On Tuesday, Deepak Rai, his wife, Sita, their young daughter Blessa and some 400 others will gather for a Christmas feast at West End Mennonite Fellowship.
As they savor the meal and the fellowship around the table, they also may pause to remember something else this Christmas, Rai’s third since moving to the U.S. in 2010: During most recent yuletide seasons, the traditional Bhutanese/Nepali feast would not have been possible.
“Here, we have a freedom (to celebrate Christmas) that we never had before,” Rai says at Bhutanese Nepali Church of Lancaster, which meets at West End Mennonite Fellowship.
Rai, the worship leader at his church, who sings and plays guitar, doesn’t need to be reminded of the real meaning of Christmas.
“Here, we can truly celebrate Christmas,” Rai says, adding that the celebration would not have happened during his years growing up in the Asian nation of Bhutan and in a refugee camp in Nepal.
In the Hindu nation of Nepal, the Christmas celebration in the camp had to be low-key, and “pretty much restricted.”
“We could have Christmas carols, but only in a small group,” says the 29-year-old Rai, who lives on Pine Street in Lancaster.
“So here, we are thankful.”
Rai says Christmas 2012 means he “feels more and more freedom” to do things such as going Christmas caroling around the church’s city neighborhood, which he and some friends have done, and to put up Christmas lights at his home.

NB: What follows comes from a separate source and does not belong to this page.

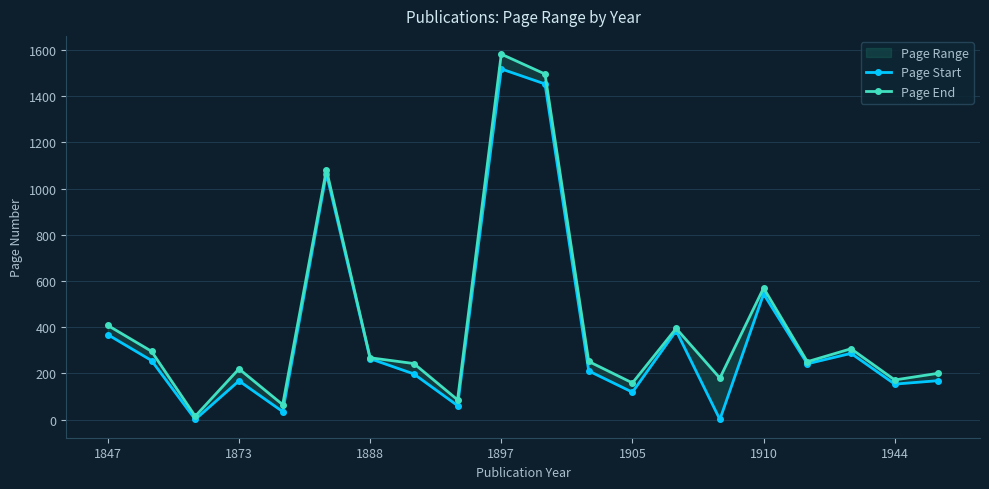

Reading left to right, transcribe all the data shown in this chart.

Page Start: 368	256	1	168	35	1065	264	198	61	1518	1453	211	119	385	1	544	242	287	154	169
Page End: 408	296	15	220	65	1082	268	243	86	1582	1496	252	159	395	180	570	251	307	172	201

Rai was 5 years old when his family left his native Bhutan, a Buddhist nation, and moved to the Nepali refugee camp.
He came to the U.S. in October 2010, “on Columbus Day,” he says proudly.
In Bhutan, Rai recalls, Christians were prohibited from engaging in public celebrations of Christmas, and there were “lots of restrictions” on how large any celebration could be.
The “Christmas celebration among the Nepali population in Lancaster has become like a tradition, where all Nepali people can gather together once a year and see each other,” says Shankar Rai, pastor of Bhutanese Nepali Church of Lancaster.
Throughout the year, his people “work hard and do not have time to see each other, and there are no platforms where we can gather,” he says.
Tuesday’s Christmas Day celebration will include cultural song and dance, plus a brief message from the pastor.
Then comes traditional foods such datshi, which is made of milk mixed with ema, or chili. It is the national food of Bhutan and is “very popular among the Bhutanese Nepali,” the pastor adds.
“In this celebration, we not only have Christians but we have all religious groups coming together … and celebrating the birth of Christ,” he says, adding that the church has celebrated Christmas since 2009.
In the past, church services where Jesus’ name could be mentioned were limited, as in China and other nations, to small fellowships that met in basements and the like, Deepak Rai says.
Many Bhutanese people fled to Nepal in the early 1990s because of persecution in tiny Bhutan, squeezed between India and China.
Close to 1,000 Bhutanese now call Lancaster home, according to various estimates.
Deepak Rai, as well as leading worship in his church, works as a laboratory technician for Fenner Precision in Manheim, and also is majoring in chemistry at Harrisburg Area Community College.
So, like the others, he looks forward to taking a break and celebrating on Christmas Day.